[Saved data entries]
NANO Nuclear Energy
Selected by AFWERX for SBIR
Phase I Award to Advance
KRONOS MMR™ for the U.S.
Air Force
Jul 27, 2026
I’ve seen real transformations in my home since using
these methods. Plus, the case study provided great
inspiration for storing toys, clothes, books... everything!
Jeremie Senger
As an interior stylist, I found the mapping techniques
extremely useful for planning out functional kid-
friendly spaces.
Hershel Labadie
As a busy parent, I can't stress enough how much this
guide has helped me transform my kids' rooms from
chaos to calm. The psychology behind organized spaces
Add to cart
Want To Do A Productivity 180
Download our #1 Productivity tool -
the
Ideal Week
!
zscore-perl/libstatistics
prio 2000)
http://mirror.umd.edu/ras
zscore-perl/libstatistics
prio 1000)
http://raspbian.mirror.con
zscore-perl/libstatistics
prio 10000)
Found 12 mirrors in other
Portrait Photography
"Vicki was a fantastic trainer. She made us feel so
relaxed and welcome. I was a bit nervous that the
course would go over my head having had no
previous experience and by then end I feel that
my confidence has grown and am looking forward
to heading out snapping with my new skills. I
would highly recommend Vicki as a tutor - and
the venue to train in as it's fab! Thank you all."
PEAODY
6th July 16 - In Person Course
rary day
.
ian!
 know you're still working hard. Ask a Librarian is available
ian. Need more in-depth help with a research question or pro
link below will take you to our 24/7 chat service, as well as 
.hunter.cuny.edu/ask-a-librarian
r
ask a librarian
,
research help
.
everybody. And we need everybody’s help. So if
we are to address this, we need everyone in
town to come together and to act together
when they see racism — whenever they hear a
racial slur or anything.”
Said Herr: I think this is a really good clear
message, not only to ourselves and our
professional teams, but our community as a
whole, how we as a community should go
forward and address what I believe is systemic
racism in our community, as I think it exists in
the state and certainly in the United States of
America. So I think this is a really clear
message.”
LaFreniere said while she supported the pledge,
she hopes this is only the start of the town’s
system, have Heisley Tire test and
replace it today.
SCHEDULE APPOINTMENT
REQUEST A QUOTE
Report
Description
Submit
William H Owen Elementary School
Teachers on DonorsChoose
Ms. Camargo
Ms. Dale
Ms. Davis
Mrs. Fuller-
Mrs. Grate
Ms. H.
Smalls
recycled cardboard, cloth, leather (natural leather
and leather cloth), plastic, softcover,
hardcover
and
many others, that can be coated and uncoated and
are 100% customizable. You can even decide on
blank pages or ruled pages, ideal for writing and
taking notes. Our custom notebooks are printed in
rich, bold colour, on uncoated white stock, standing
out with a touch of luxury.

- PROMPT: Reproduce the material word for word, from its first line up to and including the line that contains "message, not only to ourselves and our".

- RESULT BELOW:
NANO Nuclear Energy
Selected by AFWERX for SBIR
Phase I Award to Advance
KRONOS MMR™ for the U.S.
Air Force
Jul 27, 2026
I’ve seen real transformations in my home since using
these methods. Plus, the case study provided great
inspiration for storing toys, clothes, books... everything!
Jeremie Senger
As an interior stylist, I found the mapping techniques
extremely useful for planning out functional kid-
friendly spaces.
Hershel Labadie
As a busy parent, I can't stress enough how much this
guide has helped me transform my kids' rooms from
chaos to calm. The psychology behind organized spaces
Add to cart
Want To Do A Productivity 180
Download our #1 Productivity tool -
the
Ideal Week
!
zscore-perl/libstatistics
prio 2000)
http://mirror.umd.edu/ras
zscore-perl/libstatistics
prio 1000)
http://raspbian.mirror.con
zscore-perl/libstatistics
prio 10000)
Found 12 mirrors in other
Portrait Photography
"Vicki was a fantastic trainer. She made us feel so
relaxed and welcome. I was a bit nervous that the
course would go over my head having had no
previous experience and by then end I feel that
my confidence has grown and am looking forward
to heading out snapping with my new skills. I
would highly recommend Vicki as a tutor - and
the venue to train in as it's fab! Thank you all."
PEAODY
6th July 16 - In Person Course
rary day
.
ian!
 know you're still working hard. Ask a Librarian is available
ian. Need more in-depth help with a research question or pro
link below will take you to our 24/7 chat service, as well as 
.hunter.cuny.edu/ask-a-librarian
r
ask a librarian
,
research help
.
everybody. And we need everybody’s help. So if
we are to address this, we need everyone in
town to come together and to act together
when they see racism — whenever they hear a
racial slur or anything.”
Said Herr: I think this is a really good clear
message, not only to ourselves and our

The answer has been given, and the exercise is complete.